Posted by cp273 at Dec 04, 2013 09:40 AM |

Nilesh Samani, BHF Professor of Cardiology and Director of the NIHR Leicester Cardiovascular Biomedical Research Unit is an author on a paper published in Nature which describes a new mechanism that can cause heart attacks. By investigating a unique German family where heart attacks had occurred at a young age in several family members, the researchers identified mutations in two genes (GUCY1A3 and CCT7) that impair signalling by nitric oxide and increase the risk of a heart attack through increased thrombus (blood clot) formation. Interestingly, in earlier research published in Nature Genetics, (Deloukas P et al. 2013), Professor Samani and colleagues had shown that a common variant in one of the genes, GUCY1A3, that is carried by up to 80% of the population, is also associated with a modestly higher risk of heart attacks. In additional studies, the researchers showed that GUCY1A3 and CCT7 impair nitric oxide production by affecting the activity of an enzyme in platelets and other cells called soluble guanylate cyclase. Stimulators of this enzyme that are safe in humans are already known, suggesting that these drugs may provide a new way of reducing the risk of heart attacks.

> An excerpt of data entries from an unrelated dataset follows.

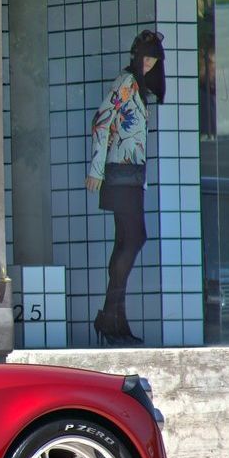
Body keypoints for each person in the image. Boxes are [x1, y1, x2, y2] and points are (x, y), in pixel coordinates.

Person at [85, 29, 167, 345]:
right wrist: (96, 169)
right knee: (134, 237)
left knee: (125, 241)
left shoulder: (138, 87)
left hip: (131, 174)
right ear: (136, 56)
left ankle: (115, 320)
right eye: (145, 57)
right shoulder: (126, 82)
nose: (148, 63)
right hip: (119, 174)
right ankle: (110, 316)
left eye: (154, 59)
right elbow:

Professor Samani said, "This research is important for several reasons. It demonstrates that rare families afflicted with a particular disease can provide important insights into a common disease and we are very grateful that such families are willing to participate in research. It also shows the power of genetics to identify new disease mechanisms that could lead to new and widely applicable treatments. This is precisely one of the objectives of the BRU".